Pour mettre en œuvre ce programme de véloroute nationale, le collectif projette la création d’une société d’économie mixte « qui pourra être détenue juridiquement à 85% par les collectivités territoriales et le reste par des sociétés coopératives d’intérêt collectif (SCIC) issues des sept équipements leviers cités précédemment ». En attendant, LVEL va approfondir son projet avec les habitants du Sud du Tarn et du Nord de la Haute-Garonne. « Dans les prochains mois, nous allons amorcer un travail beaucoup plus fin de programmation le long du tracé avec la population locale pour répondre à leurs envies concrètes », informe l’urbaniste qui ajoute : « Nous allons faire un grand travail de terrain sur les marchés, dans les écoles et les mairies pour montrer qu’une autre voie est possible ».

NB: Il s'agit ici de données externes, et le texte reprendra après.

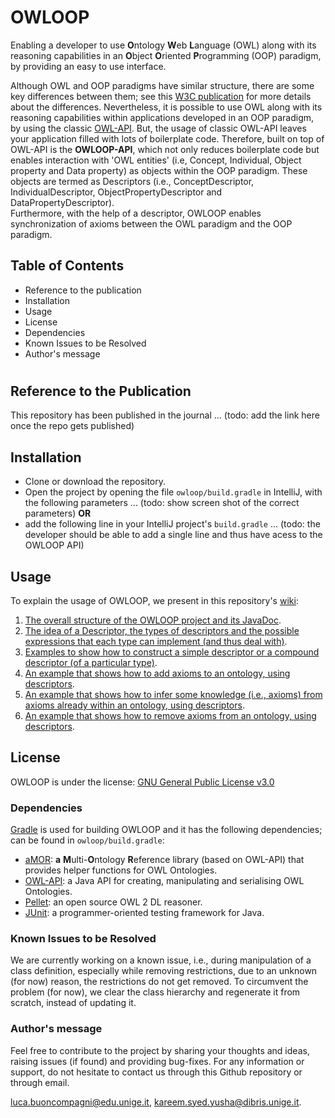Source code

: # OWLOOP

Enabling a developer to use **O**ntology **W**eb **L**anguage (OWL) along with its reasoning capabilities in an **O**bject **O**riented **P**rogramming (OOP) paradigm, by providing an easy to use interface.

Although OWL and OOP paradigms have similar structure, there are some key differences between them; see this [W3C publication](https://www.w3.org/2001/sw/BestPractices/SE/ODSD/) for more details about the differences. Nevertheless, it is possible to use OWL along with its reasoning capabilities within applications developed in an OOP paradigm, by using the classic [OWL-API](https://github.com/owlcs/owlapi).
But, the usage of classic OWL-API leaves your application filled with lots of boilerplate code. Therefore, built on top of OWL-API is the **OWLOOP-API**, which not only reduces boilerplate code but enables interaction with 'OWL entities' (i.e, Concept, Individual, Object property and Data property) as objects within the OOP paradigm. These objects are termed as Descriptors (i.e., ConceptDescriptor, IndividualDescriptor, ObjectPropertyDescriptor and DataPropertyDescriptor).  
Furthermore, with the help of a descriptor, OWLOOP enables synchronization of axioms between the OWL paradigm and the OOP paradigm.

## Table of Contents
- Reference to the publication
- Installation
- Usage
- License
- Dependencies
- Known Issues to be Resolved
- Author's message

#

## Reference to the Publication

This repository has been published in the journal ... (todo: add the link here once the repo gets published)

## Installation

- Clone or download the repository.
- Open the project by opening the file `owloop/build.gradle` in IntelliJ, with the following parameters ... (todo: show screen shot of the correct parameters)
**OR**
- add the following line in your IntelliJ project's `build.gradle` ... (todo: the developer should be able to add a single line and thus have acess to the OWLOOP API)

## Usage

To explain the usage of OWLOOP, we present in this repository's [wiki](https://github.com/EmaroLab/owloop/wiki):
1. [The overall structure of the OWLOOP project and its JavaDoc](https://github.com/EmaroLab/owloop/wiki/1.-OWLOOP:-Project-Structure-&-JavaDoc).
2. [The idea of a Descriptor, the types of descriptors and the possible expressions that each type can implement (and thus deal with)](https://github.com/EmaroLab/owloop/wiki/2.-The-OWLOOP-Descriptor).
3. [Examples to show how to construct a simple descriptor or a compound descriptor (of a particular type)](https://github.com/EmaroLab/owloop/wiki/3.-Example:-Simple-vs-Compound-Descriptor).
4. [An example that shows how to add axioms to an ontology, using descriptors](https://github.com/EmaroLab/owloop/wiki/4.-Example:-Adding-Axioms-to-an-Ontology).
5. [An example that shows how to infer some knowledge (i.e., axioms) from axioms already within an ontology, using descriptors](https://github.com/EmaroLab/owloop/wiki/5.-Example:-Inferring-Axioms-from-an-Ontology).
6. [An example that shows how to remove axioms from an ontology, using descriptors](https://github.com/EmaroLab/owloop/wiki/6.-Example:-Removing-Axioms-from-an-Ontology).

## License

OWLOOP is under the license: [GNU General Public License v3.0](owloop/LICENSE)


### Dependencies

[Gradle](https://gradle.org/) is used for building OWLOOP and it has the following dependencies; can be found in `owloop/build.gradle`:

- [aMOR](https://github.com/EmaroLab/multi_ontology_reference): **a** **M**ulti-**O**ntology **R**eference library (based on OWL-API) that provides helper functions for OWL Ontologies.
- [OWL-API](https://github.com/owlcs/owlapi): a Java API for creating, manipulating and serialising OWL Ontologies.
- [Pellet](https://github.com/stardog-union/pellet): an open source OWL 2 DL reasoner.
- [JUnit](https://github.com/junit-team): a programmer-oriented testing framework for Java.

### Known Issues to be Resolved

We are currently working on a known issue, i.e., during manipulation of a class definition, especially while removing restrictions, due to an unknown (for now) reason, the restrictions do not get removed. 
To circumvent the problem (for now), we clear the class hierarchy and regenerate it from scratch, instead of updating it. 

### Author's message
Feel free to contribute to the project by sharing your thoughts and ideas, raising issues (if found) and providing bug-fixes. 
For any information or support, do not hesitate to contact us through this Github repository or through email.

[luca.buoncompagni@edu.unige.it](mailto:luca.buoncompagni@edu.unige.it),
[kareem.syed.yusha@dibris.unige.it](mailto:kareem.syed.yusha@dibris.unige.it).
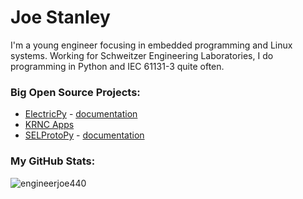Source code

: # Joe Stanley

I'm a young engineer focusing in embedded programming and Linux systems. Working for Schweitzer Engineering Laboratories,
I do programming in Python and IEC 61131-3 quite often.


### Big Open Source Projects:

- [ElectricPy](https://github.com/engineerjoe440/ElectricPy) - [documentation](https://engineerjoe440.github.io/ElectricPy/)
- [KRNC Apps](https://github.com/engineerjoe440/KRNCApps)
- [SELProtoPy](https://github.com/engineerjoe440/sel-proto-py) - [documentation](https://engineerjoe440.github.io/sel-proto-py/)


### My GitHub Stats:

<p align="left"> <img src="https://github-readme-stats.vercel.app/api?username=engineerjoe440&show_icons=true&theme=gotham" alt="engineerjoe440" />
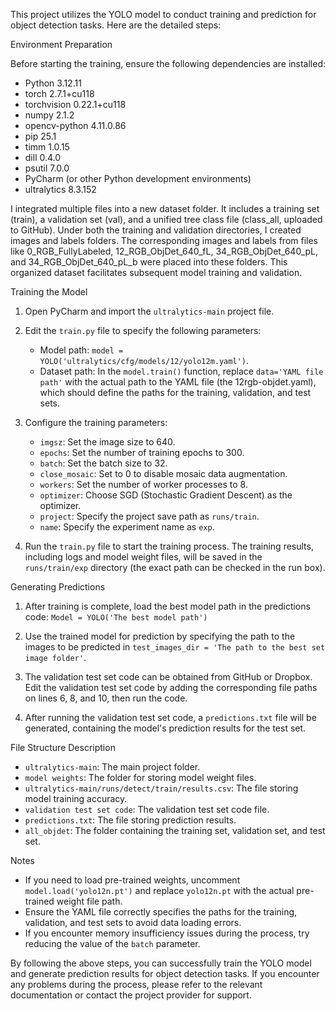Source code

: This project utilizes the YOLO model to conduct training and prediction for object detection tasks. Here are the detailed steps:

 Environment Preparation

Before starting the training, ensure the following dependencies are installed:
- Python 3.12.11
- torch 2.7.1+cu118
- torchvision 0.22.1+cu118
- numpy 2.1.2
- opencv-python 4.11.0.86
- pip 25.1
- timm 1.0.15
- dill 0.4.0
- psutil 7.0.0
- PyCharm (or other Python development environments)
- ultralytics 8.3.152

I integrated multiple files into a new dataset folder. It includes a training set (train), a validation set (val), and a unified tree class file (class_all, uploaded to GitHub). Under both the training and validation directories, I created images and labels folders. The corresponding images and labels from files like 0_RGB_FullyLabeled, 12_RGB_ObjDet_640_fL, 34_RGB_ObjDet_640_pL, and 34_RGB_ObjDet_640_pL_b were placed into these folders. This organized dataset facilitates subsequent model training and validation.


Training the Model

1. Open PyCharm and import the `ultralytics-main` project file.

2. Edit the `train.py` file to specify the following parameters:
   - Model path: `model = YOLO('ultralytics/cfg/models/12/yolo12m.yaml')`.
   - Dataset path: In the `model.train()` function, replace `data='YAML file path'` with the actual path to the YAML file (the 12rgb-objdet.yaml), which should define the paths for the training, validation, and test sets.

3. Configure the training parameters:
   - `imgsz`: Set the image size to 640.
   - `epochs`: Set the number of training epochs to 300.
   - `batch`: Set the batch size to 32.
   - `close_mosaic`: Set to 0 to disable mosaic data augmentation.
   - `workers`: Set the number of worker processes to 8.
   - `optimizer`: Choose SGD (Stochastic Gradient Descent) as the optimizer.
   - `project`: Specify the project save path as `runs/train`.
   - `name`: Specify the experiment name as `exp`.

4. Run the `train.py` file to start the training process. The training results, including logs and model weight files, will be saved in the `runs/train/exp` directory (the exact path can be checked in the run box).

Generating Predictions

1. After training is complete, load the best model path in the predictions code:
   `Model = YOLO('The best model path')`

2. Use the trained model for prediction by specifying the path to the images to be predicted in `test_images_dir = 'The path to the best set image folder'`.

3. The validation test set code can be obtained from GitHub or Dropbox. Edit the validation test set code by adding the corresponding file paths on lines 6, 8, and 10, then run the code.

4. After running the validation test set code, a `predictions.txt` file will be generated, containing the model's prediction results for the test set.

 File Structure Description

- `ultralytics-main`: The main project folder.
- `model weights`: The folder for storing model weight files.
- `ultralytics-main/runs/detect/train/results.csv`: The file storing model training accuracy.
- `validation test set code`: The validation test set code file.
- `predictions.txt`: The file storing prediction results.
- `all_objdet`: The folder containing the training set, validation set, and test set.

 Notes

- If you need to load pre-trained weights, uncomment `model.load('yolo12n.pt')` and replace `yolo12n.pt` with the actual pre-trained weight file path.
- Ensure the YAML file correctly specifies the paths for the training, validation, and test sets to avoid data loading errors.
- If you encounter memory insufficiency issues during the process, try reducing the value of the `batch` parameter.

By following the above steps, you can successfully train the YOLO model and generate prediction results for object detection tasks. If you encounter any problems during the process, please refer to the relevant documentation or contact the project provider for support.
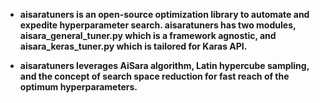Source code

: - **aisaratuners is an open-source optimization library to automate and expedite hyperparameter search. aisaratuners has two modules, aisara_general_tuner.py which is a framework agnostic, and aisara_keras_tuner.py which is tailored for Karas API.**

- **aisaratuners leverages AiSara algorithm, Latin hypercube sampling, and the concept of search space reduction for fast reach of the optimum hyperparameters.**
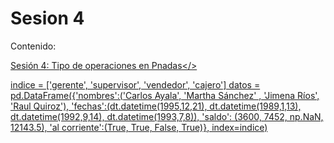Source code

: # Sesion 4

Contenido:

<a href='Sesion-04/Sesion-04.ipynb'>Sesión 4: Tipo de operaciones en Pnadas</>
 
 indice = ['gerente', 'supervisor', 'vendedor', 'cajero']
datos = pd.DataFrame({'nombres':('Carlos Ayala',
                                 'Martha Sánchez'
                                 , 'Jimena Ríos',
                                 'Raul Quiroz'),
            'fechas':(dt.datetime(1995,12,21), 
                      dt.datetime(1989,1,13), 
                      dt.datetime(1992,9,14), 
                      dt.datetime(1993,7,8)),
            'saldo': (3600, 
                      7452, 
                      np.NaN, 
                      12143.5),
            'al corriente':(True, 
                            True, 
                            False, 
                            True)},
            index=indice)
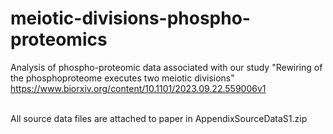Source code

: # meiotic-divisions-phospho-proteomics
Analysis of phospho-proteomic data associated with our study "Rewiring of the phosphoproteome executes two meiotic divisions"  https://www.biorxiv.org/content/10.1101/2023.09.22.559006v1

<br> All source data files are attached to paper in AppendixSourceDataS1.zip

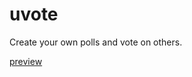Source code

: # uvote
Create your own polls and vote on others. 

[preview](http://traducer-uvote.herokuapp.com/)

LVEL compte aussi solliciter l’État et les élus, tels que Carole Delga, la présidente de la Région Occitanie, et Sébastien Vincini, le président du Département de la Haute-Garonne. « Nous tendons la main aux acteurs publics car nous sommes persuadés qu’ils peuvent renoncer au projet d’A69 qui aura un coût à la fois écologique et financier », révèle Karim Lahiani. Quant au concessionnaire, le collectif attend sa réaction. « Nous n’avons quasiment aucune information de sa part, si ce n’est les arguments déjà évoqués, c’est-à-dire un désenclavement et un gain de 15 minutes. Ce qui est très faible pour imposer un tel projet », estime-t-il. Que le concessionnaire s’exprime ou non, le collectif va continuer à se mobiliser contre l’A69. Il prévoit d’ailleurs une action les 21 et 22 octobre prochains.